I don’t want to engage with someone like that either, but I care about not skipping over the people on the fringes of behavior, people who don’t just regurgitate an echo chamber. This task might not require 100% accuracy but I personally wouldn’t be satisfied with anything less than 99.9%.
I think using something like what we’ve been talking about is very very very far off in the future for me, if I were to ever do so at all. This conversation has made me realize that.
Fair enough! It was really a hypothetical anyway. No such system has been built to my knowledge.
That might be the worst idea I’ve ever heard in my life.
As with all people who are apparently experiencing AI psychosis I highly suggest you just learn to do things for yourself. You can make your own tags based on your own observations and experiences.
I thought it was a good idea
Yes but I do not have the time to read through everyone’s comment history.
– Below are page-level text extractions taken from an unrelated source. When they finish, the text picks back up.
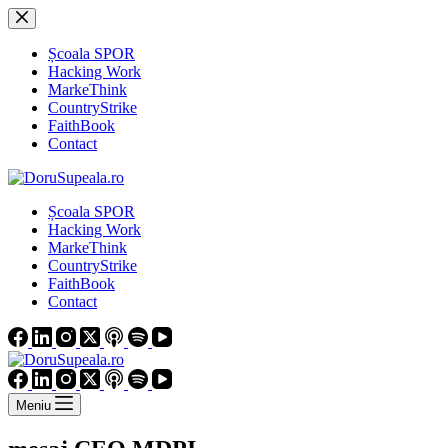
Sari
la
conținut
Școala SPOR
Hacking Work
MarkeThink
CountryStrike
FaithBook
Contact
Școala SPOR
Hacking Work
MarkeThink
CountryStrike
FaithBook
Contact
Meniu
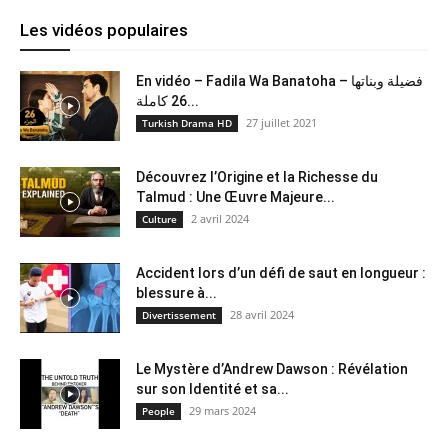
Les vidéos populaires
En vidéo – Fadila Wa Banatoha – فضيلة وبناتها
26 كاملة...
27 juillet 2021
Turkish Drama HD
Découvrez l’Origine et la Richesse du
Talmud : Une Œuvre Majeure...
2 avril 2024
Culture
Accident lors d’un défi de saut en longueur :
blessure à...
28 avril 2024
Divertissement
Le Mystère d’Andrew Dawson : Révélation
sur son Identité et sa...
29 mars 2024
People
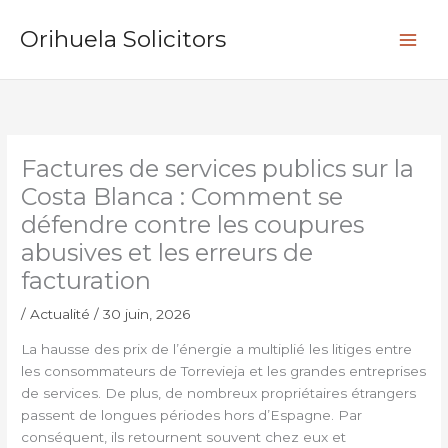
Aller
R
au
Orihuela Solicitors
e
contenu
c
h
e
r
Factures de services publics sur la
c
Costa Blanca : Comment se
h
défendre contre les coupures
e
abusives et les erreurs de
r
facturation
/
Actualité
/
30 juin, 2026
La hausse des prix de l’énergie a multiplié les litiges entre
les consommateurs de Torrevieja et les grandes entreprises
de services. De plus, de nombreux propriétaires étrangers
passent de longues périodes hors d’Espagne. Par
conséquent, ils retournent souvent chez eux et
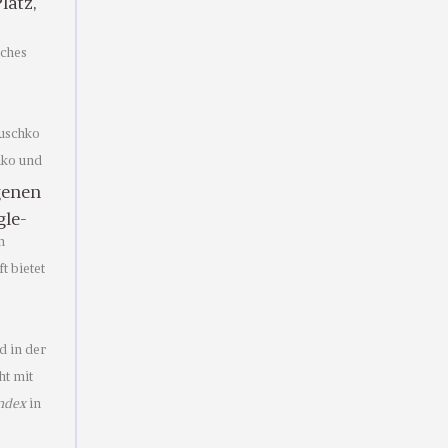
latz,
iches
tuschko
hko und
igenen
gle-
n
t bietet
d in der
ht mit
ndex
in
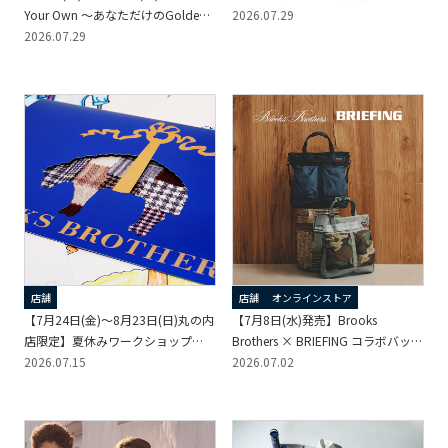
Your Own ～あなただけのGolden
2026.07.29
Fleece～
2026.07.29
店舗
店舗
オンラインストア
【7月24日(金)～8月23日(日)丸の内
【7月8日(水)発売】Brooks
店限定】夏休みワークショップ
Brothers × BRIEFING コラボバッグ
「Upcycle Collage Lab in Brooks
2026.07.15
新色
2026.07.02
Brothers Marunouchi」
This would easily scale out to every comment that pops up on your feed BEFORE you waste time on it.
If there is exactly one thing AI is good at, it’s text classification. Don’t let your (perfectly reasonable) disillusionment with all the other uses of AI make you think that’s it’s a completely useless tool.
Hell, you probably don’t even need an LLM for this, there are lots of AI text classifier algorithms available.
Yes you’re right that’s certainly does sound like a reason why we shouldn’t have any more clean water. Totally worth it.
Running LLMs locally does not require water cooling. Not sure what you’re talking about.
I think a cool solution would be to aggregate all of the tags that each user has received from other users and if there are frequent enough overlaps, a suggested tag might show up next to their name.
Of course, that would require user tags to be logged, which is not currently the case, afaik. It’s also not foolproof, because I’ve got at least one user tagged as “belligerent and stupid,” which, while probably helpful for others, is not likely to come up in other users’ tags. Most of my tags are probably pretty common though: troll, occasional troll, thoughtful, insightful, etc.
And finally, it might be susceptible to brigading or worse, if someone decides to make a bunch of accounts to tag LGBTQ users or something. Using the same federation rules as in other scenarios, where users or instances can be blocked or defederated at the instance level would help that, but I don’t know if it’s possible.